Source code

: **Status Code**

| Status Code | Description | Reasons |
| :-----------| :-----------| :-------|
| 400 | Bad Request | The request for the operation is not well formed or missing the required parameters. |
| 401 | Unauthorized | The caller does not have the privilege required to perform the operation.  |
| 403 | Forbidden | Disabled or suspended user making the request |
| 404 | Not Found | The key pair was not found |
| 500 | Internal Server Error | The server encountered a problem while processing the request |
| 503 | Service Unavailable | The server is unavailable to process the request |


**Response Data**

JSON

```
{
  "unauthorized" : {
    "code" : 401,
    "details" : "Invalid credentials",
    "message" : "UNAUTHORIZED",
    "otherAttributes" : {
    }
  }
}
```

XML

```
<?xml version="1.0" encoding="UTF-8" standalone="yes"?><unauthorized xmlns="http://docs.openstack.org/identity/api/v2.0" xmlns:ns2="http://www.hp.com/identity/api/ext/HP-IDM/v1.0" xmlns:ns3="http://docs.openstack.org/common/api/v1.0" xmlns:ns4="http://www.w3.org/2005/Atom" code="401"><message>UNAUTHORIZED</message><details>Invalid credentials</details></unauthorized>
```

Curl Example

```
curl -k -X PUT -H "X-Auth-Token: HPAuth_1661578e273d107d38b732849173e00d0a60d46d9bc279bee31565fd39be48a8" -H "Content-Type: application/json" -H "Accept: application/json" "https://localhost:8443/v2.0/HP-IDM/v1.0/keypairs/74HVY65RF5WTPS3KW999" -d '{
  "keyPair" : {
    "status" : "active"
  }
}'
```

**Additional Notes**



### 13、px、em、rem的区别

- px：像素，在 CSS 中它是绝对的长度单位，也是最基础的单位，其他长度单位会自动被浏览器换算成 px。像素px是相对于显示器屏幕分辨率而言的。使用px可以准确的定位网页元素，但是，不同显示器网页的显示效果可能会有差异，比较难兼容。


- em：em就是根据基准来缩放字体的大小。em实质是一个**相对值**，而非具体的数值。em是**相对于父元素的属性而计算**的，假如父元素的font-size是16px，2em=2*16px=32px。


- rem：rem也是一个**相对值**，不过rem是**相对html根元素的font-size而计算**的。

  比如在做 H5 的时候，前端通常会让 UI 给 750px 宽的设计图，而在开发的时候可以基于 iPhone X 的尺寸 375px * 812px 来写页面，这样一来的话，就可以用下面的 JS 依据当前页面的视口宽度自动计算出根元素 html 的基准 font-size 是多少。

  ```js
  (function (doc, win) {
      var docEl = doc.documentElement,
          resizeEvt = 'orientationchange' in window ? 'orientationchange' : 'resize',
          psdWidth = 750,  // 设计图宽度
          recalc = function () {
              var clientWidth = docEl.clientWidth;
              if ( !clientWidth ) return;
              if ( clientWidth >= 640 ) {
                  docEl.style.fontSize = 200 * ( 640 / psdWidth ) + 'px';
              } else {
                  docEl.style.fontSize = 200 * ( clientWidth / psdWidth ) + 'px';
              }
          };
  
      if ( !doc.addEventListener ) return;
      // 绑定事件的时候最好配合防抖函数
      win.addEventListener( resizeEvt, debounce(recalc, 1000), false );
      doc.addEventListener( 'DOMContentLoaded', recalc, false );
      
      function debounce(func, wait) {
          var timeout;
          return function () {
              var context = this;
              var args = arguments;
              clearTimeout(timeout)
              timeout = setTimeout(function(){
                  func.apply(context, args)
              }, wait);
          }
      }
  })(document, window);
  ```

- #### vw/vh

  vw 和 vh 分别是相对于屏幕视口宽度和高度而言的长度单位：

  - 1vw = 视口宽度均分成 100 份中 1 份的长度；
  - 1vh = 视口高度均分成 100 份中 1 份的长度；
________
### Task prompt
Exactly how many lines of the data above hold the word "style"? The number is the whole answer.

### Answer box
2